Così sia, e il candore di Roby, Dodi, Red e Riccardo Fogli ieri era quello dei debuttanti, non degli ultrasettantenni super esperti. «Non è una reunion, è una serie di eventi che confermano la nostra fratellanza» secondo Dodi Battaglia. E in effetti il tour di venti concerti iniziato ieri (quindici in Italia con tre date all'Arena di Verona dal 29 settembre e poi cinque show in Usa e Canada) si è presentato come un colossale greatest hits dal vivo che inizia con Amici x sempre e finisce con Chi fermerà la musica con in mezzo una raffica di pezzi che li conosce chiunque: Piccola Katy, Uomini soli (con il Volo), Pensiero, Dammi solo un minuto e la colossale, progressiva Parsifal. «Ciascuno di noi da solo vale il 10 per cento, ma insieme siamo oltre il 100%» ha detto sempre Dodi confermando l'evidenza: i Pooh sono una miscela unica e inspiegabile che ha ricamato un bel pezzo di musica popolare italiana. E, se nel concerto c'è un tributo «a nostri due poeti Valerio Negrini e Stefano D'Orazio», colpisce la fluidità del loro modo di suonare. «Questa band è come andare in bicicletta, quando hai imparato non dimentichi più» conferma Red Canzian. Infatti, nonostante sette anni di assenza, anche in prova erano sincronizzati con la nonchalance dell'esperienza. «Siamo come la 500, siamo popolarissimi, esistiamo più o meno dallo stesso periodo e siamo anche noi alla nuova generazione» dice sempre Dodi.

Di certo il pubblico non aspettava altro e in fondo che bello vedere decine di migliaia di persone mandare a memoria pezzi che,

quando uscirono, erano considerati «usa e getta», quindi destinati a sparire in fretta. E invece sono ancora qui, con i genitori che portano i figli ad ascoltare uomini anziani che suonano canzoni rimaste giovani per molti.

COSA SI CHIEDE ::
Risponda in base al brano:
(a) Di quanti concerti si compone il tour e quanti si terranno in Italia?
(b) A quale attività Red Canzian paragona il suonare in questa band?
(c) Come venivano considerati i pezzi al momento della loro uscita?

CONTENUTO DEI DATI ::

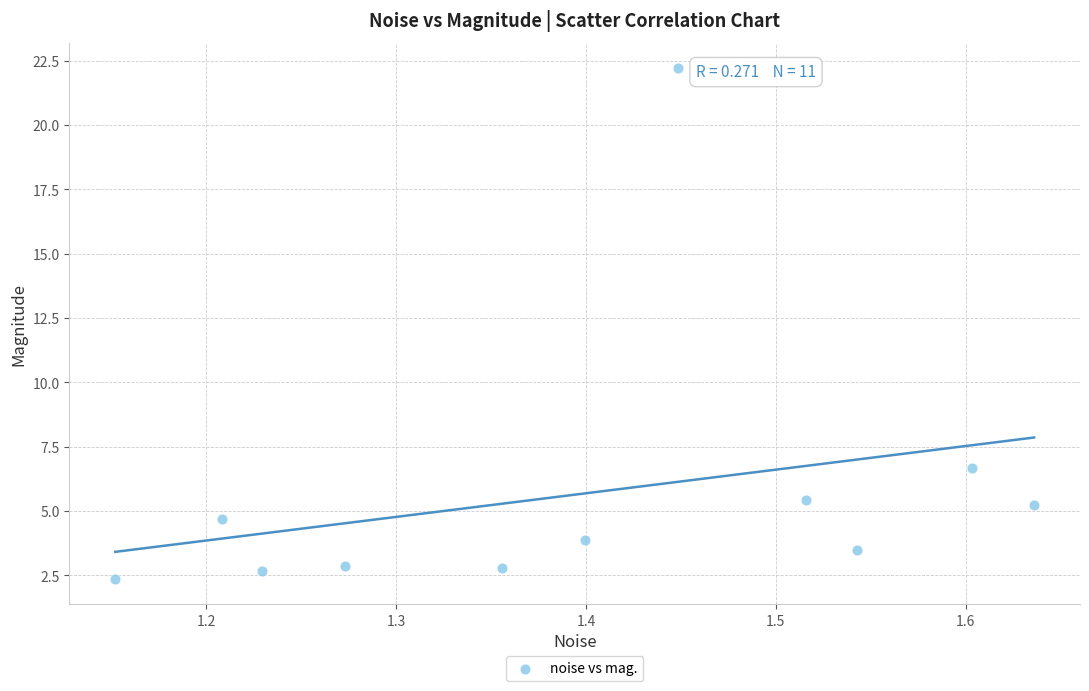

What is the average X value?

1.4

SOLUZIONE DELL'ESERCIZIO ::
(a) Il tour conta venti concerti, di cui quindici in Italia.
(b) Ad andare in bicicletta: quando si è imparato, non si dimentica più.
(c) Erano considerati «usa e getta», quindi destinati a sparire in fretta.